=== Task inputs ===
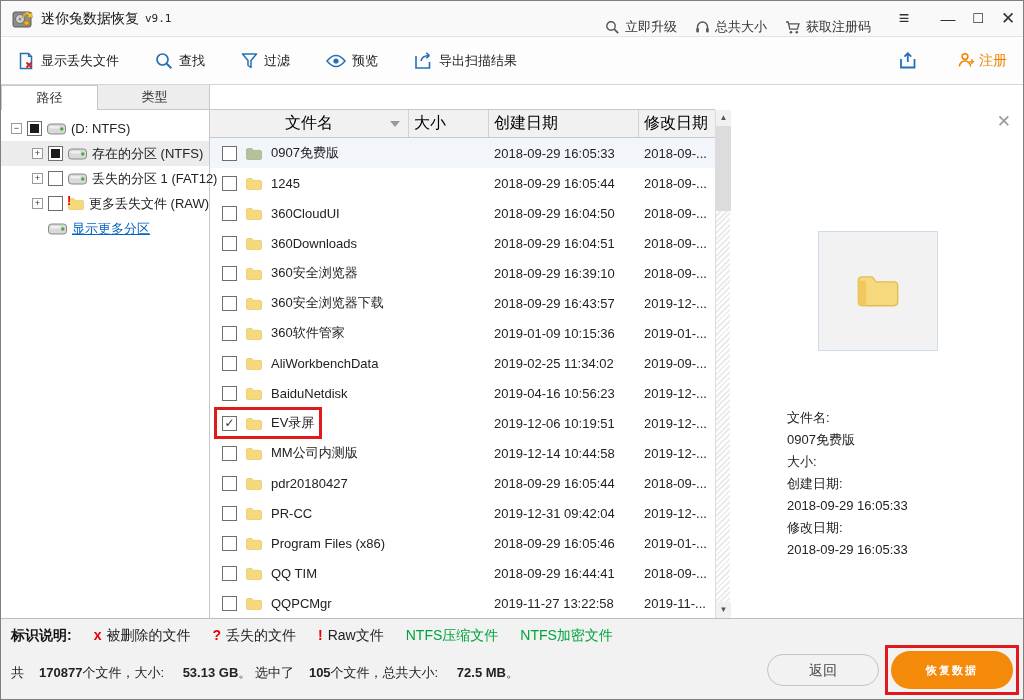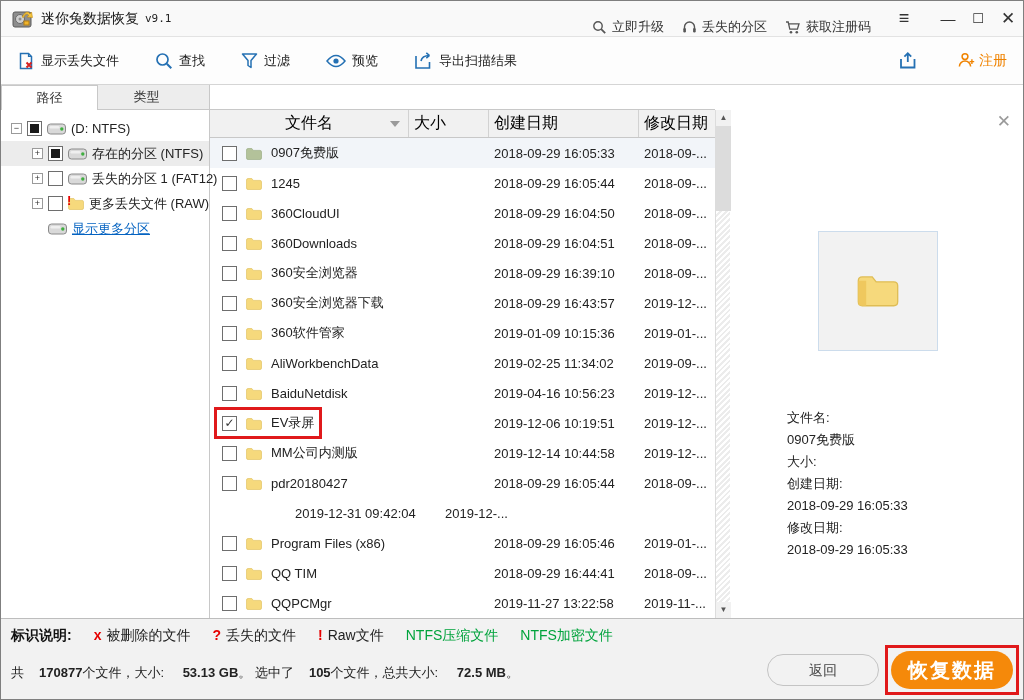--- a/index.html
+++ b/index.html
@@ -17,21 +17,21 @@
   .winctl.hamburger { margin-right:14px; font-size:18px; }
 
   
   .toolbar { position:absolute; left:0; top:36px; right:0; height:48px; background:#fdfdfd; border-bottom:1px solid #d5d5d5; display:flex; align-items:center; padding:0 16px; }
   .tool-item { display:flex; align-items:center; gap:6px; margin-right:36px; color:#222; cursor:pointer; }
   .toolbar-right { margin-left:auto; display:flex; align-items:center; gap:40px; }
   .register { display:flex; align-items:center; gap:4px; color:#f08300; font-size:14px; cursor:pointer; }
 
   
   .content { position:absolute; left:0; top:84px; width:1022px; height:533px; background:#fff; }
-  .tabstrip { position:absolute; left:0; top:0; width:209px; height:25px; background:#ededed; border-bottom:1px solid #c8c8c8; border-right:1px solid #c8c8c8; display:flex; }
+  .tabstrip { position:absolute; left:0; top:0; width:209px; height:25px; background:#ededed; border-bottom:1px solid #c8c8c8; border-right:1px solid #c8c8c8; display:flex;gap:8px; }
   .tab { width:97px; text-align:center; line-height:24px; font-size:13px; color:#333; cursor:pointer; }
   .tab.active { background:#fff; border:1px solid #c8c8c8; border-bottom:none; height:26px; }
 
   .treepanel { position:absolute; left:0; top:25px; width:209px; bottom:0; background:#fff; border-right:1px solid #c8c8c8; padding-top:6px; }
   .tree-row { display:flex; align-items:center; height:25px; gap:5px; cursor:pointer; }
   .tree-row.sel { background:#ececec; }
   .expander { width:11px; height:11px; border:1px solid #9a9a9a; background:#fff; font-size:9px; line-height:9px; text-align:center; color:#333; flex:none; }
   .cb { width:15px; height:15px; border:1px solid #6e6e6e; background:#fff; flex:none; display:flex; align-items:center; justify-content:center; }
   .cb.partial::after { content:""; width:9px; height:9px; background:#1a1a1a; }
   .cb.checked::after { content:"\2713"; font-size:12px; color:#333; font-weight:bold; }
@@ -78,21 +78,21 @@
   
   .bottombar { position:absolute; left:0; top:617px; right:0; height:82px; background:#f2f2f2; border-top:1px solid #bdbdbd; }
   .legend { position:absolute; left:10px; top:8px; display:flex; align-items:center; font-size:14px; }
   .legend-title { font-weight:bold; color:#111; margin-right:22px; }
   .legend-item { margin-right:22px; white-space:nowrap; }
   .legend-mark { font-weight:bold; margin-right:5px; }
   .statusline { position:absolute; left:10px; top:45px; font-size:13px; color:#222; white-space:nowrap; }
   .statusline b { font-weight:bold;margin-left:15px; }
   .btn-back { position:absolute; left:766px; top:35px; width:112px; height:32px; border:1px solid #c4c4c4; border-radius:17px; background:transparent; color:#444; font-size:14px; text-align:center; line-height:30px; cursor:pointer; font-family:inherit; }
   .recover-wrap { position:absolute; left:884px; top:26px; width:134px; height:50px; border:3px solid #e0191b; display:flex; align-items:center; justify-content:center; background:transparent; }
-  .btn-recover { width:122px; height:38px; border:none; border-radius:19px; background:#f5890a; color:#fff; font-size:20px; font-weight:bold; letter-spacing:2px; cursor:pointer; font-family:inherit; }
+  .btn-recover { width:122px; height:38px; border:none; border-radius:19px; background:#f5890a; color:#fff; font-size:11px; font-weight:bold; letter-spacing:2px; cursor:pointer; font-family:inherit; }
 </style>
 </head>
 <body>
 
 <div class="window">
 
   <div class="titlebar">
     <span class="appicon">
       <svg width="22" height="22" viewBox="0 0 22 22">
         <rect x="2" y="4" width="18" height="15" rx="2" fill="#8d8d8d" stroke="#5a5a5a"></rect>
@@ -116,21 +116,21 @@
             <span>立即升级</span>
           </span>
           <span class="tmenu-item">
             <span style="display:inline-flex;">
               <svg width="15" height="15" viewBox="0 0 15 15">
                 <path d="M2.5 9 V7 a5 5 0 0 1 10 0 v2" fill="none" stroke="#555" stroke-width="1.4"></path>
                 <rect x="1.3" y="8" width="2.6" height="4.4" rx="1.2" fill="#555"></rect>
                 <rect x="11.1" y="8" width="2.6" height="4.4" rx="1.2" fill="#555"></rect>
               </svg>
             </span>
-            <span>丢失的分区</span>
+            <span>总共大小</span>
           </span>
           <span class="tmenu-item">
             <span style="display:inline-flex;">
               <svg width="16" height="15" viewBox="0 0 16 15">
                 <path d="M1 2 h2.2 l1.6 7.2 h7.6 l1.6-5.4 H4" fill="none" stroke="#555" stroke-width="1.3"></path>
                 <circle cx="6" cy="12.3" r="1.3" fill="#555"></circle>
                 <circle cx="11.8" cy="12.3" r="1.3" fill="#555"></circle>
               </svg>
             </span>
             <span>获取注册码</span>
@@ -475,20 +475,31 @@
                 </svg>
               </span>
               <span class="fname">pdr20180427</span>
             </div>
           </div>
           <div class="sizecell"></div>
           <div class="datecell">2018-09-29 16:05:44</div>
           <div class="modcell">2018-09-...</div>
         </div>
         <div class="trow">
+          <div class="namecell">
+            <div class="rowinner">
+              <span class="cb "></span>
+              <span style="display:inline-flex;">
+                <svg width="16" height="13" viewBox="0 0 16 13">
+                  <path d="M0.5 3 Q0.5 1.5 2 1.5 L5.8 1.5 L7.3 3.4 L14 3.4 Q15.5 3.4 15.5 4.9 L15.5 11 Q15.5 12.5 14 12.5 L2 12.5 Q0.5 12.5 0.5 11 Z" fill="#f6d97c" stroke="#dfbd55" stroke-width="0.6"></path>
+                </svg>
+              </span>
+              <span class="fname">PR-CC</span>
+            </div>
+          </div>
           <div class="sizecell"></div>
           <div class="datecell">2019-12-31 09:42:04</div>
           <div class="modcell">2019-12-...</div>
         </div>
         <div class="trow">
           <div class="namecell">
             <div class="rowinner">
               <span class="cb "></span>
               <span style="display:inline-flex;">
                 <svg width="16" height="13" viewBox="0 0 16 13">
===
What you need to do ->
Look through the material above and pick out each line holding the word "namecell".

Solved exercise ->
+          <div class="namecell">
           <div class="namecell">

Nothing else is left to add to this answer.